Uma mulher foi presa sob a acusação de submeter sua sobrinha, de 15 anos, a condições análogas à escravidão em seu apartamento, localizado no Flamengo. A prisão ocorreu na segunda-feira, 28, após investigações da 9ª DP (Catete) que revelaram um cenário de abusos físicos e psicológicos.

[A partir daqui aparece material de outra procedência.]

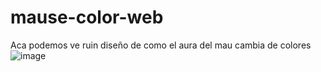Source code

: # mause-color-web
Aca podemos ve ruin diseño de como el aura del mau cambia de colores
![image](https://github.com/nieldro/mause-color-web/assets/129008468/5766f894-5695-4474-84c6-48c13407ae64)
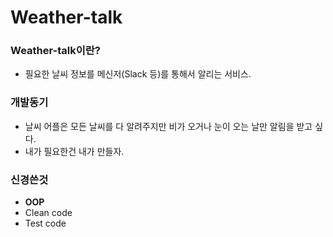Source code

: # Weather-talk

### Weather-talk이란?
- 필요한 날씨 정보를 메신저(Slack 등)를 통해서 알리는 서비스.

### 개발동기
- 날씨 어플은 모든 날씨를 다 알려주지만 비가 오거나 눈이 오는 날만 알림을 받고 싶다.
- 내가 필요한건 내가 만들자.

### 신경쓴것
- __OOP__
- Clean code
- Test code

A adolescente, que foi morar com a tia ainda criança, enfrentou um regime de violência diária, incluindo agressões e restrições alimentares. Para tentar desacreditar as denúncias, a tia apresentou laudos médicos falsificados, alegando que a jovem sofria de esquizofrenia e inventava as agressões. Um dos documentos afirmava que o contato com a família seria prejudicial à saúde mental da menina.

Após a fuga da jovem, que se abrigou com os pais e denunciou os maus-tratos, a polícia tomou conhecimento do caso através do Conselho Tutelar. As investigações revelaram que os laudos eram forjados e que a adolescente nunca teve diagnóstico de esquizofrenia. A tia foi acusada de tortura, cárcere privado, falsificação de documento público, racismo e redução à condição análoga à de escravo.

A jovem relatou que era obrigada a realizar tarefas domésticas e, caso não cumprisse, não recebia alimentação. A prisão da tia foi um desdobramento crucial para garantir a segurança da adolescente, que agora está sob proteção das autoridades.